Has anyone run into this problem? And if so, do you have a work around / solution?
This is a MFC project using Visual Studio 6.0 if it makes any difference.
Here's the query (formatted here so wold show up without a scrollbar):
SELECT `id`, `member_id`, `member_id_last_four`, `card_number`, `first_name`,
`mi`, `last_name`, `participant_title_id`, `category_id`, `gender`,
`date_of_birth`, `address_line_1`, `address_line_2`, `city`, `state`,
`zip`, `phone`, `work_phone`, `mobile_phone`, `fax`, `email`,
`emergency_name`, `emergency_phone`, `job_title`, `mail_code`,
`comments`, `contract_unit`, `contract_length`, `start_date`,
`end_date`, `head_of_household`, `parent_id`, `added_by`, `im_active`,
`ct_active`, `organization`, `allow_members`, `organization_category_id`,
`modified_date`
FROM `participants`
WHERE `member_id` = '27F7D0982978B470C5CF94B1B833CC93F997EE23'
Copying and pasting into my query browser gives me only one result.
More info:
Commented out each column in the select statement except for id. Ran the query and no exception.

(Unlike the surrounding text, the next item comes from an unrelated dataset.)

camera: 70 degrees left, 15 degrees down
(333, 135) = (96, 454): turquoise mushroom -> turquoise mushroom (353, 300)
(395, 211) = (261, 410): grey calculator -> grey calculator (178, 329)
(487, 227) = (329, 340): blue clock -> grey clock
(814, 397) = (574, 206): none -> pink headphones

Then I systematically went through and uncommented each column, one at a time, and re-ran query in between each uncomment.
When I uncomment the comment column then I get the error.

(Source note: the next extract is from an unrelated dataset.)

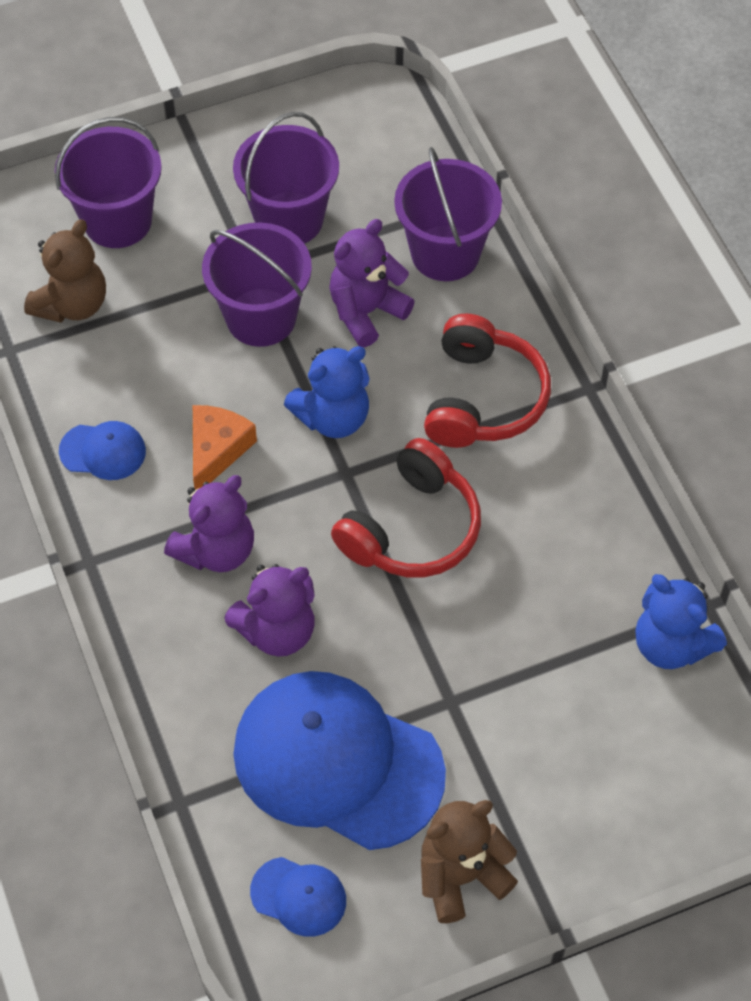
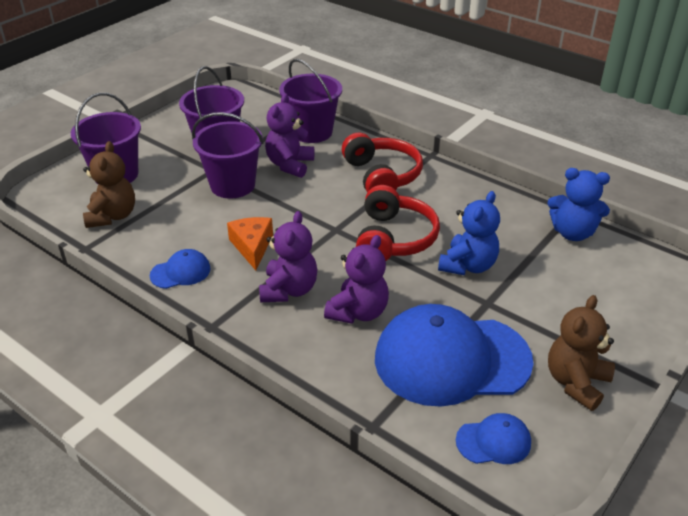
camera: 30 degrees left, 20 degrees down
(333, 417) = (308, 210): blue teddy bear -> blue teddy bear (468, 266)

This is defined as the following (Using MySQL): LONGTEXT
Can we assume you mean you're calling CODBCRecordset::Open(), yes? Or more precisely, something like:
CDatabase db;
db.Open (NULL,FALSE,FALSE,"ODBC;",TRUE);
CODBCRecordSet rs (&db);
rs.Open ("select blah, blah, blah from ...");
EDIT after response:
There are some known bugs with various ODBC drivers that appear to be caused by retrieving invalid field lengths. See these links:
http://forums.microsoft.com/msdn/showpost.aspx?postid=2700779&siteid=1
https://connect.microsoft.com/VisualStudio/feedback/ViewFeedback.aspx?FeedbackID=296391
This particular one seems to have been because CRecordset will allocate a buffer big enough to hold the field. As the column returns a length of zero, it's interpreted as the max 32-bit size (~2G) instead of the max 8-bit size (255 bytes). Needless to say, it can't allocate enough memory for the field.
Microsoft has acknowledged this as a problem, have a look at these for solutions:
http://support.microsoft.com/kb/q272951/
http://support.microsoft.com/kb/940895/
EDIT after question addenda:
So, given that your MySQL field is a LONGTEXT, it appears CRecordSet is trying to allocate the max possible size for it (2G). Do you really need 2 gig for a comments field? Typing at 80 wpm, 6cpw would take a typist a little over 7 years to fill that field, working 24 h/day with no rest :-).
It may be a useful exercise to have a look at all the columns in your database to see if they have appropriate data types. I'm not saying that you can't have a 2G column, just that you should be certain that it's necessary, especially in light of the fact that the current ODBC classes won't work with a field that big.
Read Pax's response. It gives a you a great understanding about why the problem happens.
Work Around:
This error will only happen if the field defined as (TEXT, LONGTEXT, etc) is NULL (and maybe empty). If there is data in the field then it will only allocate for the size the data in the field and not the max size (thereby causing the error).
So, if there is a case where you absolutely have to have these large fields. Here is a potential solution:
Give the field a default value in the database. (ie. '<blank>')
Then when displaying the value; you pass NULL/empty if you find default value.
Then when updating the value; you pass the default value if you find NULL/empty.
I second Pax's suggestion that this error is due to trying to allocate a buffer big enough to hold the biggest LONGTEXT possible. The client doesn't know how large the data is until it has fetched it.
LONGTEXT is indeed way larger than you would ever need in most applications. Consider using MEDIUMTEXT (max size 16MB) or just TEXT (max size 64KB) instead.
There are similar problems in PHP database interfaces. A PHP normally has a memory size limit and any fetch of a LONGBLOB or LONGTEXT is likely to exceed that limit.